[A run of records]
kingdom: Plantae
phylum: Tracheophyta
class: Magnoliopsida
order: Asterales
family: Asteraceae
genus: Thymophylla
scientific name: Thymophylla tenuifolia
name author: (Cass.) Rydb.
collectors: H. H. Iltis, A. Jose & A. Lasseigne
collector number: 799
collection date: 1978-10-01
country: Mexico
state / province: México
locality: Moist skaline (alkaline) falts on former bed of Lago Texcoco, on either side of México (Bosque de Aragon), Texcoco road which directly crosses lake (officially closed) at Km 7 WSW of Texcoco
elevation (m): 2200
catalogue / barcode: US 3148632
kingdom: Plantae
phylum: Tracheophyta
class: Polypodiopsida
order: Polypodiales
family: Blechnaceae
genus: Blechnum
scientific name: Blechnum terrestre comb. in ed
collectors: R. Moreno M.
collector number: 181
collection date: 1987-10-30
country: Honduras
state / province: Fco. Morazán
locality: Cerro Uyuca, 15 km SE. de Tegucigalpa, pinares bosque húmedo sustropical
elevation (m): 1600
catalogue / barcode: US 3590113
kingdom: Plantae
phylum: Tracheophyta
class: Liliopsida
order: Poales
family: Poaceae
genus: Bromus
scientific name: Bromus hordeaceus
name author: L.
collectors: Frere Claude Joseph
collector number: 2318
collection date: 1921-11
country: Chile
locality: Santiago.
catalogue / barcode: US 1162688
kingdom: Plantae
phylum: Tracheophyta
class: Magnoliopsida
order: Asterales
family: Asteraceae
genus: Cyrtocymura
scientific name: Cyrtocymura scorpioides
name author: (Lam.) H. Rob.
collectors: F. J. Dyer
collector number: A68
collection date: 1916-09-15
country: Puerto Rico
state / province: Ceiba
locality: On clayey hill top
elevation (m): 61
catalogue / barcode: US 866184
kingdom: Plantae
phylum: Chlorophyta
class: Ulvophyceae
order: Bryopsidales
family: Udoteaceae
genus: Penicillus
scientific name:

## [CHALLENGE]
Could you edit the records from the line that has "class: Polypodiopsida" through the end of the records, replacing "locality" with "site" and leaving everything else unchanged? Give back only those lines.

## [RESULT OF THIS EXERCISE]
class: Polypodiopsida
order: Polypodiales
family: Blechnaceae
genus: Blechnum
scientific name: Blechnum terrestre comb. in ed
collectors: R. Moreno M.
collector number: 181
collection date: 1987-10-30
country: Honduras
state / province: Fco. Morazán
site: Cerro Uyuca, 15 km SE. de Tegucigalpa, pinares bosque húmedo sustropical
elevation (m): 1600
catalogue / barcode: US 3590113
kingdom: Plantae
phylum: Tracheophyta
class: Liliopsida
order: Poales
family: Poaceae
genus: Bromus
scientific name: Bromus hordeaceus
name author: L.
collectors: Frere Claude Joseph
collector number: 2318
collection date: 1921-11
country: Chile
site: Santiago.
catalogue / barcode: US 1162688
kingdom: Plantae
phylum: Tracheophyta
class: Magnoliopsida
order: Asterales
family: Asteraceae
genus: Cyrtocymura
scientific name: Cyrtocymura scorpioides
name author: (Lam.) H. Rob.
collectors: F. J. Dyer
collector number: A68
collection date: 1916-09-15
country: Puerto Rico
state / province: Ceiba
site: On clayey hill top
elevation (m): 61
catalogue / barcode: US 866184
kingdom: Plantae
phylum: Chlorophyta
class: Ulvophyceae
order: Bryopsidales
family: Udoteaceae
genus: Penicillus
scientific name:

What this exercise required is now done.